Caching mechanisms for GPT-5.6 Sol are not explicitly detailed in the provided information. However, OrcaRouter may implement prompt caching or request deduplication to reduce costs for repeated or similar inputs. Developers should consult OrcaRouter's documentation for any available caching features. If caching is available, sending identical prompts multiple times could avoid recomputation costs. Without official confirmation, users should plan for full token billing for each unique request. For predictable costs, consider setting max_tokens limits and monitoring your token usage via OrcaRouter's dashboard.
To use GPT-5.6 Sol, send a POST request to OrcaRouter's OpenAI-compatible endpoint: https://api.orcarouter.ai/v1/chat/completions. Set the model parameter to 'openai/gpt-5.6-sol'. Include your API key in the Authorization header. The request body should follow the standard OpenAI chat completions format: a list of messages with role and content. You can include text, image URLs (data URIs), and file attachments. Example: { "model": "openai/gpt-5.6-sol", "messages": [{"role": "user", "content": "Analyze this document."}], "max_tokens": 1000 }. OrcaRouter handles routing and returns the response in the same format.

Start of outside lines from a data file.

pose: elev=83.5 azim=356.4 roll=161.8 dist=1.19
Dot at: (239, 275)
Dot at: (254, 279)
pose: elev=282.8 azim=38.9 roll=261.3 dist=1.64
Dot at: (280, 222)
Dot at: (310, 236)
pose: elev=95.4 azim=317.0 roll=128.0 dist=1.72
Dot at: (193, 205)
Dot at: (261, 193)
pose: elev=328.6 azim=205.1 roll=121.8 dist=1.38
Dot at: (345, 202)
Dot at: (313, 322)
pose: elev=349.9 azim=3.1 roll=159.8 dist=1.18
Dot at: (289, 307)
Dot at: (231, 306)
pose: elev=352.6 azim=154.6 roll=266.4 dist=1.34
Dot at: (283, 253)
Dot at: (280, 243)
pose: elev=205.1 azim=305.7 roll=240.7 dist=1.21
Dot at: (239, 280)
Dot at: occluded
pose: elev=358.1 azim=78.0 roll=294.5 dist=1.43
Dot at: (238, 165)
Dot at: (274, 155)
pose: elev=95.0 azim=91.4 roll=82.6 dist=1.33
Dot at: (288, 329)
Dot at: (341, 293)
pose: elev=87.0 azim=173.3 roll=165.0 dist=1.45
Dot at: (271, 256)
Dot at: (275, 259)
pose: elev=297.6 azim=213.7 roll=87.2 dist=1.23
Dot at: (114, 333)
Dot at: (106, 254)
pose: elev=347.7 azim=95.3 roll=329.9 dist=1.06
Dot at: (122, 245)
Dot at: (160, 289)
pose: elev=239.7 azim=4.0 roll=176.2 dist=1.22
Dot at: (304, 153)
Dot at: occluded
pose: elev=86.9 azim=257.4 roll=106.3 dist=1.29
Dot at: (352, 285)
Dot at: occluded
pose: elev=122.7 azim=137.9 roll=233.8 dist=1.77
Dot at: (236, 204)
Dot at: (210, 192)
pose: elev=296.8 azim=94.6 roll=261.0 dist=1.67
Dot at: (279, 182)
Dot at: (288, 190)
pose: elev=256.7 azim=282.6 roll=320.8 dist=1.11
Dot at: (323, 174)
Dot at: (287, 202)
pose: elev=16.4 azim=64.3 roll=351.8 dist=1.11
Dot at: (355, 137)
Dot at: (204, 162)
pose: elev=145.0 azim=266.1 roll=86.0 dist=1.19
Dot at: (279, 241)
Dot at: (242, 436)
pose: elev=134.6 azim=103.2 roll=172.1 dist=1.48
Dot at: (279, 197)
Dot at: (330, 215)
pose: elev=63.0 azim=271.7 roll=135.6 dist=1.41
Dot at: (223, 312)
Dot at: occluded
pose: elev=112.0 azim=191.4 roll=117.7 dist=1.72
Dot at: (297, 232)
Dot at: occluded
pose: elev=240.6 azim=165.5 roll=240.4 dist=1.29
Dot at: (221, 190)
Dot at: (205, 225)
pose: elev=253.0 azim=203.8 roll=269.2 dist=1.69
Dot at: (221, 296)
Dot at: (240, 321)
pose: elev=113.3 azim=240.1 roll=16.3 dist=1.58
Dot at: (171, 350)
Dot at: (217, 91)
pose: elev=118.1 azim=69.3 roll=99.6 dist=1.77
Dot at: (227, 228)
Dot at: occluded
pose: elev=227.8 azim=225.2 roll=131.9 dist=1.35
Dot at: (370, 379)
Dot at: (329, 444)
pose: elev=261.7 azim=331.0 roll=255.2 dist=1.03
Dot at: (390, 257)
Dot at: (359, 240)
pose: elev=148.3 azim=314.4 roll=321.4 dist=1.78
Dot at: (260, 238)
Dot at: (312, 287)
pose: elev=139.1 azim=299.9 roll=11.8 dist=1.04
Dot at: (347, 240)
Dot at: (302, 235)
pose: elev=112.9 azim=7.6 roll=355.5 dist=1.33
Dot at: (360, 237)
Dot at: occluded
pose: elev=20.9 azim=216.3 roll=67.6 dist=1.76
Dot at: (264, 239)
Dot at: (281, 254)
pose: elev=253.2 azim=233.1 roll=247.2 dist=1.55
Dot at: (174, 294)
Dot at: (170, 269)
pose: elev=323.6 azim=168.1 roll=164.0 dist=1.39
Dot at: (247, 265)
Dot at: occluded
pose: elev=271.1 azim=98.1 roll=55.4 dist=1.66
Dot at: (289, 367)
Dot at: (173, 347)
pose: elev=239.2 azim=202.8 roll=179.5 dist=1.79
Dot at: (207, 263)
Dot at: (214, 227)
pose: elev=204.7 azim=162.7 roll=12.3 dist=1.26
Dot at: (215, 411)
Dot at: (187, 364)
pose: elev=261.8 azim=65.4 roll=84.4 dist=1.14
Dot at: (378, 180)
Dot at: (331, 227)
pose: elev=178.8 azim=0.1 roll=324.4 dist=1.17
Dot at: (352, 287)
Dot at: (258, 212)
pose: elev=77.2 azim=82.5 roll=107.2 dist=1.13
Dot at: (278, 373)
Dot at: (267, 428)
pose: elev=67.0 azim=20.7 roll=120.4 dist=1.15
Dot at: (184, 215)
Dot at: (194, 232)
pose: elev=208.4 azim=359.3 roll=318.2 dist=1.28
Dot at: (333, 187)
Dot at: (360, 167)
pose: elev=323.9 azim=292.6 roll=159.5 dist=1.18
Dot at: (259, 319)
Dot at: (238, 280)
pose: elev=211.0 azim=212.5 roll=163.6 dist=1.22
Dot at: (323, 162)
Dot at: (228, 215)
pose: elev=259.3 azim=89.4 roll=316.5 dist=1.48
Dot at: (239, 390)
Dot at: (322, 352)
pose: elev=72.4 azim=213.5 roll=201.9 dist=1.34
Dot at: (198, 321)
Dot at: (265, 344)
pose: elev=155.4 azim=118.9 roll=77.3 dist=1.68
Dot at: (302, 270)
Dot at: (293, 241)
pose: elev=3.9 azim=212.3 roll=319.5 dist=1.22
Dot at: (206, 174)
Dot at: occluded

The API supports most parameters available in OpenAI's chat completions API. These include: 'temperature' (controls randomness), 'top_p' (nucleus sampling), 'max_tokens' (maximum output length), 'stop' (sequences to stop generation), 'frequency_penalty' and 'presence_penalty', 'stream' (for streaming), and 'user' (for end-user identification). The 'max_tokens' parameter cannot exceed the 128,000 token output limit. For file inputs, you can include file URLs or attachments in the content array. OrcaRouter may also support additional parameters like 'seed' for deterministic outputs; refer to their API documentation for full details. Note that the model's output length is constrained by both max_tokens and the remaining context capacity. Always set max_tokens within the output limit.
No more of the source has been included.